ISA Mismatch: The Instruction Set Architecture (ISA) for tensor cores has changed between Hopper and consumer Blackwell. The forward compatibility layer is mistranslating these instructions. Instead of throwing an error or crashing, the hardware performs "silently wrong math," which is particularly dangerous for machine learning model training and inference.
This may never be fixed, but a dev fp32 version shouldn't be difficult to share to make sure people have the best shot at tuning and training.
Do you have a reference to the issue/bug? Was this issue solved on newer PyTorch versions?
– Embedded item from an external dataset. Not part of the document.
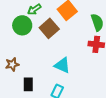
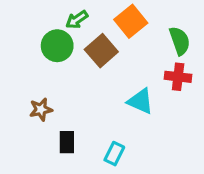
cyan triangle: (62, 65) -> (140, 101), moved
Been trying to find that article on arxiv. It may have been patched but it's maybe the 7th major slander I've seen about bf16. I always point to this one https://arxiv.org/html/2510.26788v1#S3 specifically as they directly isolate how it just simply has inferior training accuracy. I mean that's just a widely accepted fact at this point. If we're training then we need best proven accuracy. The whole Zimage scene as well is completely dominated by wasted and failed training/tuning and with that model bf16 is particularly crippling. Works fine as a quant to run but my point is about tuning access, cast to fp16 may even be a better option if the full fp32 is only a dev in-house only.